We are all hard on ourselves as mothers, it goes with the territory for some fucked up reason. I didn't bond with Al until he was 3 months old. His dad went to Las Cruces to move his brother back to OKC (to live with us no doubt) and while he was out there they both got the flu. I hate to admit it, but up until that point I was sure this strange creatures mother was going to knock on the door any day to pick him up from a really long visit. I did not feel "It" the "It" that all the books had described, all my friends seemed to feel, and even the slight "It" that I knew Al's dad felt. I knew the whole thing, the me being someones mom thing, had been a huge mistake. Al's dad was insane leaving the house, let alone the state, with me in charge of this fragile little life that had come into the world so sick and small. I would fail. I was terrefied, so scared I remember that first night, I didn't know what to do, where to put him down to sleep. His dad had taken full responsibility for Al after he was born, and in doing so robbed me of the right to grow up and become my sons mother. It was time to take back my right, a right I would give away, and have taken away by this man numerous times before I would finally choose to be a mother over anything else. Al slept with me that night, and I remember the feeling the next morning looking into his beautiful face, touching his warmth, breathing in his Al-ness. (Which I still tell him and it's true, he smells like angels in the morning) I had fallen eternally and unconditionally in love with my child.
I have chosen to stay single, not because I hate men, but because my choices in them are so poor. I pick the ones who fail me and in turn fail Al. He deserves as much as the next child, no more, no less. So I've done this alone, rather than increase his pain.
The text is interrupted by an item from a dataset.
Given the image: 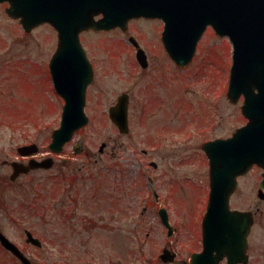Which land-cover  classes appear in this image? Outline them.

I let his dad hurt him to his face. Not just the usual invisible, no child support, mom's got all the stress, living off welfare, no money for shit, kind of hurt. But real, in his face hurt, that the man will never get because it will always be about him. I had placed a wall of distance and inconvenience between them, in order to protect Al from his fathers self centeredness. In honoring Al's wishes to know his father the flood gates were opened, and all I can seem to offer my child is a life preserver. A ring of hope from a woman who had been scared to death of you, hope that some how, someday the man that is your dad will see you not as an extension of himself, but as your own person full of grace.